• **Text for analysis**:
§ §

Where can I find genome of a single bacteria, e.g. of E.coli? I downloaded rna-seq reads of E.coli from SRA and now I would like to align it using BWA to the genome of E.coli.
I know that this question is already almost 3 years old, but I hope that my answer might be useful to others anyway.
I implemented a standardized way to automate the genome retrieval process in R (see biomartr package).
To retrieve a bacterial reference genome from several database sources using only the scientific name of the bacteria of interest one can simply type:
# download Escherichia coli reference genome from NCBI RefSeq biomartr::getGenome(db = "refseq", organism = "Escherichia coli")
# download Escherichia coli reference genome from NCBI Genbank biomartr::getGenome(db = "genbank", organism = "Escherichia coli")
In case you wish to download all available bacterial genomes at once, simply type:
# download all bacterial reference genomes from NCBI RefSeq biomartr::meta.retrieval(kingdom = "bacteria", db = "refseq", type = "genome")

§ §

• **Supplied material**:

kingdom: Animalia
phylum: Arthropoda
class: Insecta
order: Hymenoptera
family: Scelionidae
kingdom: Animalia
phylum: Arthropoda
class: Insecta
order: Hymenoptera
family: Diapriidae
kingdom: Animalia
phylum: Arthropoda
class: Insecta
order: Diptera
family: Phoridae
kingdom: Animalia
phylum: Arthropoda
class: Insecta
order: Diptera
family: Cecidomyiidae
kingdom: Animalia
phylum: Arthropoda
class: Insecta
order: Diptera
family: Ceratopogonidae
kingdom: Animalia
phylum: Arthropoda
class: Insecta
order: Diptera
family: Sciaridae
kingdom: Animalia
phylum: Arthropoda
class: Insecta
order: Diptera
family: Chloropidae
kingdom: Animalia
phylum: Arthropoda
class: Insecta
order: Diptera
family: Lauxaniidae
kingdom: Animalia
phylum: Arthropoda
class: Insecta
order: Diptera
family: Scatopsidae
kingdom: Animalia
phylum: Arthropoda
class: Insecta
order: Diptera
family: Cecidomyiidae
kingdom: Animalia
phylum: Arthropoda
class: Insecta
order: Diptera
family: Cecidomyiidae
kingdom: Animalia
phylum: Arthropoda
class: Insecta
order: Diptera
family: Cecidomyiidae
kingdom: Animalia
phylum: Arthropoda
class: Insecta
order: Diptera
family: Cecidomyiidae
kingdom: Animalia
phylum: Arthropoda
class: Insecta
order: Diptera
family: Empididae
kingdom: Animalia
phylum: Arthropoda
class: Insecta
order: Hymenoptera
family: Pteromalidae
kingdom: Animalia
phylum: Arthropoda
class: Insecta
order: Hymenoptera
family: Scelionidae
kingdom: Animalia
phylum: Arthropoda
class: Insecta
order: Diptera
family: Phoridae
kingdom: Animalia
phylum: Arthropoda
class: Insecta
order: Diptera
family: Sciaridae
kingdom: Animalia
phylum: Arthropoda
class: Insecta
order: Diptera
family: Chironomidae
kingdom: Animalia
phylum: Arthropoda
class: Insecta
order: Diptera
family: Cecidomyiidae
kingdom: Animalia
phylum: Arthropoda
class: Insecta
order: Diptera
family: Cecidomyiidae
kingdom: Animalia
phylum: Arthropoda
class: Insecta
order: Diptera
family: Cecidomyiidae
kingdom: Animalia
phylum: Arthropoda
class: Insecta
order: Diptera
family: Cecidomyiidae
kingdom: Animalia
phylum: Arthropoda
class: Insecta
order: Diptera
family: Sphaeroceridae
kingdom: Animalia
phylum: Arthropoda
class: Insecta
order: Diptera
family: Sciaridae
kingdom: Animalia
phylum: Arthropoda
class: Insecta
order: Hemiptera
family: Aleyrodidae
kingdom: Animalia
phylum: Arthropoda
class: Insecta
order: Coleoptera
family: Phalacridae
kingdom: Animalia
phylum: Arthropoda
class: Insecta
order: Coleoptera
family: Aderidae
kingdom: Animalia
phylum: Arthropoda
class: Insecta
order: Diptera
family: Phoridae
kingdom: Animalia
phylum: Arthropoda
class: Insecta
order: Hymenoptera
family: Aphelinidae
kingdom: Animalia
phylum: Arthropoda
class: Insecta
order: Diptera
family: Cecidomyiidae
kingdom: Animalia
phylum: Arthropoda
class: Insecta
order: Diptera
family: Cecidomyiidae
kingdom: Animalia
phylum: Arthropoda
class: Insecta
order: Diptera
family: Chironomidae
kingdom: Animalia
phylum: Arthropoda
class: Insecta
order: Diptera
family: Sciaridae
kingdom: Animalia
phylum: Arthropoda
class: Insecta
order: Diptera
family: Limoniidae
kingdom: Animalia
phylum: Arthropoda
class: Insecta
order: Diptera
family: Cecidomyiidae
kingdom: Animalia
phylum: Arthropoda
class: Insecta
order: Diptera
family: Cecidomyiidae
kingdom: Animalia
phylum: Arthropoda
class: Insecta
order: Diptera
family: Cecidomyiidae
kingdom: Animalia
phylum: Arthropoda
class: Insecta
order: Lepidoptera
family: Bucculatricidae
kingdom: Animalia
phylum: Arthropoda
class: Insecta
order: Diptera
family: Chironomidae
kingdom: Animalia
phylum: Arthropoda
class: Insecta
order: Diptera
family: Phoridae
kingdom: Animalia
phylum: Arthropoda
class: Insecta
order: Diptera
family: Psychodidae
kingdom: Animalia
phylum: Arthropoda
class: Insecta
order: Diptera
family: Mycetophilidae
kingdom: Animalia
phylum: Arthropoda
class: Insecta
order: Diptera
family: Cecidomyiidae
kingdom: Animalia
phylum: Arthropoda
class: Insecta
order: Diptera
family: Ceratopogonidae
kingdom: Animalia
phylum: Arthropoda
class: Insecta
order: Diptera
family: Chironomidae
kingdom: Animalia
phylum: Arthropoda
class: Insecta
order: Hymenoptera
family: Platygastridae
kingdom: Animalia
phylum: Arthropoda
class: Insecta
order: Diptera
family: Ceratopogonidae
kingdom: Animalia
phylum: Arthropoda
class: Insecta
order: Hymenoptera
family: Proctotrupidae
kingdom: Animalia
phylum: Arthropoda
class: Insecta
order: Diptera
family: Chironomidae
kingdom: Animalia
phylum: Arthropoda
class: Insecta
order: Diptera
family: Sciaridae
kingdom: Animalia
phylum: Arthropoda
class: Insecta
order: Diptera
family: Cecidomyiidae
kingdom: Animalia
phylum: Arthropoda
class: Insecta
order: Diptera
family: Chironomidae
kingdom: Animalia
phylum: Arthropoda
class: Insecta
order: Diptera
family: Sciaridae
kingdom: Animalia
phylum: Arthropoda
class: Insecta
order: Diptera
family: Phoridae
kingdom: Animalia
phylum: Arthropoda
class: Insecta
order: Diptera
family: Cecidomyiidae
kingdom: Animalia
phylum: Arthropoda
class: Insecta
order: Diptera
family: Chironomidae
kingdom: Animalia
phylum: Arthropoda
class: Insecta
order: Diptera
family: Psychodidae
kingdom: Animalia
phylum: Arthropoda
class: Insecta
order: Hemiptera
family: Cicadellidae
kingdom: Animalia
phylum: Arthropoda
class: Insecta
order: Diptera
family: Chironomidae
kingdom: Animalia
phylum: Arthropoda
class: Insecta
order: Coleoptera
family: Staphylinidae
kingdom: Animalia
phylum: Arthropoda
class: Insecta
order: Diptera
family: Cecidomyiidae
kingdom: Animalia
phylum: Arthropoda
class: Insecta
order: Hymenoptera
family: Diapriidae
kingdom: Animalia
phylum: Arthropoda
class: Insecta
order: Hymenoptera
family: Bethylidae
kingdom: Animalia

§ §

• **Your tasks**:
• A. Translate this sentence from the genome-retrieval thread into Spanish: "I implemented a standardized way to automate the genome retrieval process in R (see biomartr package)."
• B. From the genome-retrieval thread, reproduce verbatim the part that opens with the words containing "I know that" and closes with "(see biomartr package).".
• C. Continue the genome-retrieval thread from the point where it stops.

• **Answers for each item**:
• A. Implementé una forma estandarizada de automatizar el proceso de obtención de genomas en R (véase el paquete biomartr).

• B.
I know that this question is already almost 3 years old, but I hope that my answer might be useful to others anyway.
I implemented a standardized way to automate the genome retrieval process in R (see biomartr package).

• C.
For more details about downloading specific genomes from specific kingdoms or subkingdoms of life please consult the Genomic Sequence Retrieval vignette of the biomartr package. For metagenome downloads, please consult the Meta-Genome Retrieval vignette and for entire database retrieval the Database Retrieval vignette.
Please note that to promote computational reproducibility in genomics and metagenomics studies, biomartr stores log files for each downloaded genome, proteome, or CDS file.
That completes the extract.